Viral keratitis was observed in three patients with the somewhat atypical course. First, there was a definite predilection for marginal, as opposed to central, epithelial keratitis. Second, the keratitis appeared to be more resistant to treatment, the third frequent recurrence of the viral disease.[12]

The fungal corneal ulcer was observed in two patients. Both had severe perforated corneal ulcer. In HIV patients, there are more chances of corneal infections that tend to be more severe and have a higher tendency toward perforation.[13],[14] In our series, five (1.66%) patients had corneal opacity, probably due to previous corneal ulceration. Corneal opacity following corneal injuries was not included.

The prevalence of IRU in our study was 0.66% (two patients).

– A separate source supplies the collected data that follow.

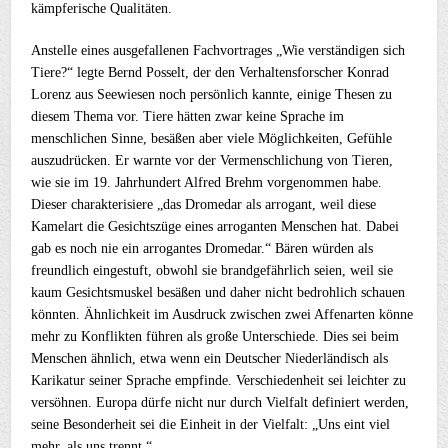
kämpferische Qualitäten.
Anstelle eines ausgefallenen Fachvortrages „Wie verständigen sich
Tiere?“ legte Bernd Posselt, der den Verhaltensforscher Konrad
Lorenz aus Seewiesen noch persönlich kannte, einige Thesen zu
diesem Thema vor. Tiere hätten zwar keine Sprache im
menschlichen Sinne, besäßen aber viele Möglichkeiten, Gefühle
auszudrücken. Er warnte vor der Vermenschlichung von Tieren,
wie sie im 19. Jahrhundert Alfred Brehm vorgenommen habe.
Dieser charakterisiere „das Dromedar als arrogant, weil diese
Kamelart die Gesichtszüge eines arroganten Menschen hat. Dabei
gab es noch nie ein arrogantes Dromedar.“ Bären würden als
freundlich eingestuft, obwohl sie brandgefährlich seien, weil sie
kaum Gesichtsmuskel besäßen und daher nicht bedrohlich schauen
könnten. Ähnlichkeit im Ausdruck zwischen zwei Affenarten könne
mehr zu Konflikten führen als große Unterschiede. Dies sei beim
Menschen ähnlich, etwa wenn ein Deutscher Niederländisch als
Karikatur seiner Sprache empfinde. Verschiedenheit sei leichter zu
versöhnen. Europa dürfe nicht nur durch Vielfalt definiert werden,
seine Besonderheit sei die Einheit in der Vielfalt: „Uns eint viel
mehr, als uns trennt.“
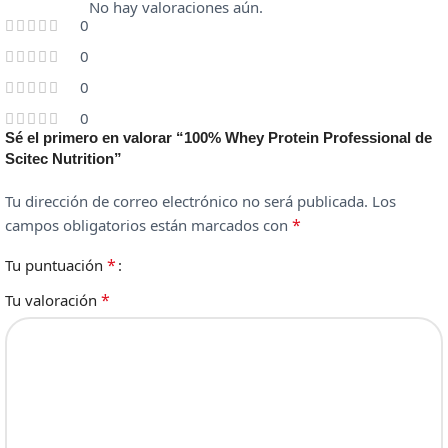
No hay valoraciones aún.
0
0
0
0
Sé el primero en valorar “100% Whey Protein Professional de
Scitec Nutrition”
Tu dirección de correo electrónico no será publicada.
Los
*
campos obligatorios están marcados con
*
Tu puntuación
*
Tu valoración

Both of our patients had bilateral grayish exudative membrane in the pupillary area and complicated cataracts with no perception of light. These patients had progressive severe diminution of vision after 8 months to 1 year of initiation of ART. Their baseline CD4 + cell counts were 40/mm3 and 58/mm3 that had increased to 387/mm3 and 282/mm3 after initiation of ART. Thus occasionally immune recovery following HAART may cause severe vision loss via the mechanism of IRU. Therefore, HIV-infected patients still require close ocular follow-up even if they are being treated with HAART.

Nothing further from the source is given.